-------- Text for analysis
Microfinance in Ghana and MicroQuips
The concept of microfinance is not new in Ghana. Traditionally, people have saved and taken informal small loans from individuals and groups in the context of self-help to start small businesses. Some evidence shows that the first Credit Union in Africa was established in Northern Ghana in 1955 by Canadian Catholic Missionaries.
Microfinance has gone through four distinct phases in Ghana: 1) the provision of subsidized credit by Governments starting in the 1950’s; 2) the provision of micro credit through NGOs in the 1960’s and 1970’s; 3) in the 1990’s the formalization of Microfinance Institutions (MFIs); 4) since the mid 1990’s the commercialization of MFIs.
In Ghana, the clients of microfinance are predominantly women in both rural and urban centers. These women are engaged in activities such as farming, food processing, minor trading, service provision and street vending.
Microfinance sector in Ghana comprises different types of institutions, like formal suppliers such as savings and loans companies, rural and community banks, as well as some development and commercial banks; semi-formal suppliers such as credit unions, financial non-governmental organizations (FNGOs) and cooperatives; informal suppliers such as susu collectors and clubs, rotating and accumulating savings and credit associations (ROSCAs and ASCAs), traders, moneylenders and other individuals and public sector programmes that developed financial and non financial services for their clients.
----------------
-------- Material provided
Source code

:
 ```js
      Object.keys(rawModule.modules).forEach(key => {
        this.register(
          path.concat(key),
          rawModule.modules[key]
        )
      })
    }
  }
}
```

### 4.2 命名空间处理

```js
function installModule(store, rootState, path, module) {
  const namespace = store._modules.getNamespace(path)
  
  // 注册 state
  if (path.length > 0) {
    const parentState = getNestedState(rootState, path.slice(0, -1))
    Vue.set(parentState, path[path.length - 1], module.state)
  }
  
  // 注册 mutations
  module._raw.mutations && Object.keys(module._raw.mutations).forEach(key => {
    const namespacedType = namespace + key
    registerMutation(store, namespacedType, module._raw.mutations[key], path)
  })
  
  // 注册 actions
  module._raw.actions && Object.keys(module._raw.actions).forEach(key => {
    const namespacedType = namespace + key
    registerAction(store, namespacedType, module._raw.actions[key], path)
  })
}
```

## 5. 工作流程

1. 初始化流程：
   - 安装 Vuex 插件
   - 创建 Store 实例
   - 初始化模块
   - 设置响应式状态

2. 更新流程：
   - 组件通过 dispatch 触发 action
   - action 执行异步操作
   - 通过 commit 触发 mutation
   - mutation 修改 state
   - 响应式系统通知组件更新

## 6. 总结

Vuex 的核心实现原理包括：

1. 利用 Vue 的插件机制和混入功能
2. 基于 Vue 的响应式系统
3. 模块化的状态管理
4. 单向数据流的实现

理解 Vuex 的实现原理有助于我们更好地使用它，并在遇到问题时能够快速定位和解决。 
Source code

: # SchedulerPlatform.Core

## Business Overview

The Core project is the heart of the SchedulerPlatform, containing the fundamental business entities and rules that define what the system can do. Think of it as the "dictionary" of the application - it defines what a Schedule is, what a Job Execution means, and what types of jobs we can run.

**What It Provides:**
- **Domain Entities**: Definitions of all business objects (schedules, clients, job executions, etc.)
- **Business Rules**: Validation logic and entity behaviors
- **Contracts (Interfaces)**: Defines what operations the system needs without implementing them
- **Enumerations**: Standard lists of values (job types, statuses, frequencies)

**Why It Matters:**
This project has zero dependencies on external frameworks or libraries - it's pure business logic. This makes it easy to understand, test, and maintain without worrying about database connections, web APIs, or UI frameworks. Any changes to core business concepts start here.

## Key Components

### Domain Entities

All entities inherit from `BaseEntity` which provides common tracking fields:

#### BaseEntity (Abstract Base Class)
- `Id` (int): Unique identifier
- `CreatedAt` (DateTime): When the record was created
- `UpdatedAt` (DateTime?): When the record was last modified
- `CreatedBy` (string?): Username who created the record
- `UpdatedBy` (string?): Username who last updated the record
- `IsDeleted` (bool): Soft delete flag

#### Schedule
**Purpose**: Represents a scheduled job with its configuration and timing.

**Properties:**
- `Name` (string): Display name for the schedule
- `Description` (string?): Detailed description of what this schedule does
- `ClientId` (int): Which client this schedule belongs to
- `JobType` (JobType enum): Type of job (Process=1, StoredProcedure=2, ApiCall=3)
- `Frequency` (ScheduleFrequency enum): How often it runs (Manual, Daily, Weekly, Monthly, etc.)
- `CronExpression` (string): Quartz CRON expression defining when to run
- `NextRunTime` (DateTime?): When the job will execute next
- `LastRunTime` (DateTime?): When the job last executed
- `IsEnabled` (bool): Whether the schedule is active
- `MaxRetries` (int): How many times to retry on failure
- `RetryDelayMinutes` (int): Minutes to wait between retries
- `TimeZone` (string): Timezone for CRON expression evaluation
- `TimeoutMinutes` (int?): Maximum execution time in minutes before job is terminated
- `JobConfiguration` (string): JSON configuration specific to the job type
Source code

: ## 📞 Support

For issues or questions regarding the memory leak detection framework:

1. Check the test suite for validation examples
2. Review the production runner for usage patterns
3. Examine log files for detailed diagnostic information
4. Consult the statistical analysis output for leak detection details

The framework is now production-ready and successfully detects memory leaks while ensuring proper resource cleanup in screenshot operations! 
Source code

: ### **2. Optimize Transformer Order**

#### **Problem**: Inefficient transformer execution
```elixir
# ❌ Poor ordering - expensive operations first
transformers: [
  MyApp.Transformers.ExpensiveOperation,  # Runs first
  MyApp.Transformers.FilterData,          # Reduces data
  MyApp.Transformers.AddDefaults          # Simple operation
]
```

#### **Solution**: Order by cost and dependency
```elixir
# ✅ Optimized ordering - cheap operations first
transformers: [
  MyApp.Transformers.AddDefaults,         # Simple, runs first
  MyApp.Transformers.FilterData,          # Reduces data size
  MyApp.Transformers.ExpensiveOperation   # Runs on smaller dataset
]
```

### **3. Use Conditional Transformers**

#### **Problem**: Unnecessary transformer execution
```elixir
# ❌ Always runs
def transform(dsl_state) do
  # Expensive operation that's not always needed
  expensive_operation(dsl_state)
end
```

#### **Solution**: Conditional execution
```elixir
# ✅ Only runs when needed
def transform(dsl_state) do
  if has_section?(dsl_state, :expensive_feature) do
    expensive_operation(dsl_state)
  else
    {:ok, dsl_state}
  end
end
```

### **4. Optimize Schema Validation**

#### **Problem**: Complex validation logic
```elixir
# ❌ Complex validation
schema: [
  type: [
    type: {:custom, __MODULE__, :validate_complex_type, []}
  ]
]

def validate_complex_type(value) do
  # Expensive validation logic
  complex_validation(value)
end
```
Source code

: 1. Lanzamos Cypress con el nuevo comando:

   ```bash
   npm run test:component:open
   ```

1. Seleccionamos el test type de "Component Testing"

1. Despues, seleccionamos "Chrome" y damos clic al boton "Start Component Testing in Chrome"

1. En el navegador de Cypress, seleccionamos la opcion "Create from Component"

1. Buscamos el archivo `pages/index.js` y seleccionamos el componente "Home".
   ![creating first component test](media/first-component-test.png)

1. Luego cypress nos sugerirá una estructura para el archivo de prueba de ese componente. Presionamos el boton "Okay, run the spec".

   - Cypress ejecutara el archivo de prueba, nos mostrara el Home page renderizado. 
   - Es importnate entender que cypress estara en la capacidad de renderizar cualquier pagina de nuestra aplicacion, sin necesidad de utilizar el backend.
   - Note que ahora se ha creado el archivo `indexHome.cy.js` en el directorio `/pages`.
----------------
» **Problems to work on**
- a) Output the part of the text on microfinance in Ghana starting with "Microfinance has gone" and going on through "commercialization of MFIs.", copied exactly.
- b) Please answer these questions from the text on microfinance in Ghana, one per line:
(i) In what year was the first Credit Union in Africa established in Northern Ghana?
(ii) What phase of microfinance in Ghana has been under way since the mid 1990's?
(iii) What three semi-formal suppliers are named?
- c) List every activity that the text on microfinance in Ghana says the women clients engage in.

» **Your responses**
- a)
Microfinance has gone through four distinct phases in Ghana: 1) the provision of subsidized credit by Governments starting in the 1950’s; 2) the provision of micro credit through NGOs in the 1960’s and 1970’s; 3) in the 1990’s the formalization of Microfinance Institutions (MFIs); 4) since the mid 1990’s the commercialization of MFIs.

- b)
(i) 1955
(ii) The commercialization of MFIs
(iii) Credit unions, financial non-governmental organizations (FNGOs) and cooperatives

- c)
Farming
Food processing
Minor trading
Service provision
Street vending